> WORK TASK: Reproduce these records word for word, with no changes.

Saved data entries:
*****

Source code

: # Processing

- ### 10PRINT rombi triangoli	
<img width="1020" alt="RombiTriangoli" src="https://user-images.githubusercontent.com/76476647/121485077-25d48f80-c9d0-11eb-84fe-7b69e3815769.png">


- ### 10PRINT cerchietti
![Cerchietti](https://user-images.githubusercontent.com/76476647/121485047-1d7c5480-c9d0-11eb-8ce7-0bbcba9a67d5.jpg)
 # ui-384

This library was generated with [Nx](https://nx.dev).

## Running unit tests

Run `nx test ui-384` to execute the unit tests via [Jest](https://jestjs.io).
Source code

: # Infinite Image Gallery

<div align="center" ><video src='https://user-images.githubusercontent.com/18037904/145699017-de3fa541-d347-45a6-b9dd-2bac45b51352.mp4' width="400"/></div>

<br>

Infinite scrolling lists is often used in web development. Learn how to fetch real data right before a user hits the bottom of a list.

*****

> SOLUTION TO THE PROBLEM:
Source code

: # Processing

- ### 10PRINT rombi triangoli	
<img width="1020" alt="RombiTriangoli" src="https://user-images.githubusercontent.com/76476647/121485077-25d48f80-c9d0-11eb-84fe-7b69e3815769.png">


- ### 10PRINT cerchietti
![Cerchietti](https://user-images.githubusercontent.com/76476647/121485047-1d7c5480-c9d0-11eb-8ce7-0bbcba9a67d5.jpg)
 # ui-384

This library was generated with [Nx](https://nx.dev).

## Running unit tests

Run `nx test ui-384` to execute the unit tests via [Jest](https://jestjs.io).
Source code

: # Infinite Image Gallery

<div align="center" ><video src='https://user-images.githubusercontent.com/18037904/145699017-de3fa541-d347-45a6-b9dd-2bac45b51352.mp4' width="400"/></div>

<br>

Infinite scrolling lists is often used in web development. Learn how to fetch real data right before a user hits the bottom of a list.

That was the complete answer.